Frenar a propósito. La estafa de recuperación se basa en la idea de que hay que actuar rápido. Adopta la regla inversa: ninguna decisión financiera en las 24 horas siguientes a un mensaje no solicitado. Una libreta de notas de bolsillo, en la que escribas la fecha, la hora, el contenido y tu reacción antes de decidir cualquier cosa, convierte un impulso en un expediente.
La parte psicológica de la que nunca se habla lo suficiente
Hay que decirlo con franqueza: la vergüenza es la mejor aliada de los estafadores. Una víctima que no se lo cuenta a nadie es una víctima que decide sola, bajo presión, con un profesional de la manipulación enfrente.
Las asociaciones de ayuda a las víctimas —France Victimes y su número nacional 116 006, gratuito y disponible los siete días de la semana— existen precisamente para eso. No juzgan, orientan. Hablar con un tercero antes de pagar cualquier cosa sigue siendo la medida de protección más eficaz, y la menos técnica, de toda esta lista.

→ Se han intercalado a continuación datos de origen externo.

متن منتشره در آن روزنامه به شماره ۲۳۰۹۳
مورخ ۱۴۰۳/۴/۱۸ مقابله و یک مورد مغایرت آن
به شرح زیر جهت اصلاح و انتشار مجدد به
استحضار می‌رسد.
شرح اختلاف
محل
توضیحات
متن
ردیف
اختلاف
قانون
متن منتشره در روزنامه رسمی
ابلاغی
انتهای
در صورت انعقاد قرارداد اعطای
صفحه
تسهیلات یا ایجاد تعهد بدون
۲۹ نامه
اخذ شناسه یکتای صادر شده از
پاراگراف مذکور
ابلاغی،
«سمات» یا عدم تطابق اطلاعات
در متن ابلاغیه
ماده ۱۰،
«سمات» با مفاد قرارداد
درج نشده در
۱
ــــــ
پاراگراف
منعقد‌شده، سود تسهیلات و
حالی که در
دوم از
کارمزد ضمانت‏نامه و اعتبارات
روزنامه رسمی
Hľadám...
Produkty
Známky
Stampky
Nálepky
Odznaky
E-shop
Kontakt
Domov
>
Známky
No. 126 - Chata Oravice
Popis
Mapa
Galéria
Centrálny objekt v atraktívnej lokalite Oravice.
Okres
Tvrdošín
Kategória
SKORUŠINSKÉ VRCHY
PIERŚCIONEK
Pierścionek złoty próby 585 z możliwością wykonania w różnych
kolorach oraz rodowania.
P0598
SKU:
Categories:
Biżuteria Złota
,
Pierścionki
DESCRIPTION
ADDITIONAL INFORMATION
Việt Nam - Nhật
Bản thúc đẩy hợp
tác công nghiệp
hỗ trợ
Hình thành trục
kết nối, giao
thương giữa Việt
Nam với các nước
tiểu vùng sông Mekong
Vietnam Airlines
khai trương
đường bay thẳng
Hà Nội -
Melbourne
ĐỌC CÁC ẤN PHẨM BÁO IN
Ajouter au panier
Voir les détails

A algunas personas también les resulta útil comprender los mecanismos en lugar de limitarse a sufrirlos: un libro sobre la manipulación y la ingeniería social explica cómo se construyen estos guiones, y leerlo una vez vacuna de forma duradera. Se reconoce mucho mejor una técnica cuando se ha visto descrita en frío.
Para recordar
- Recibir una propuesta de recuperación de fondos después de un fraude no es una suerte: es la señal de que figuras en una lista de víctimas revendida.
- Ningún organismo legítimo pide un pago por adelantado para devolverte tu dinero. Los «gastos de tramitación» son la estafa en sí misma.
- Tarjetas regalo, cripto, transferencia al extranjero: tres medios de pago que delatan el fraude.
- Verifica siempre por un canal que hayas elegido tú, nunca el número facilitado en el mensaje.
- Notifica al 33700, presenta denuncia y recurre gratuitamente al mediador bancario si tu banco se niega.
- El 116 006 (France Victimes) y el 34 14 (ABE IS) son gratuitos. Los estafadores, no.
Si ya has perdido dinero, la buena noticia es modesta pero real: los recursos existen, son gratuitos y pasan por instituciones que puedes contactar tú mismo. Todo lo que te llegue espontáneamente por SMS con una promesa de devolución merece, en 2026, exactamente el mismo tratamiento que un falso SMS de paquetería: eliminarlo.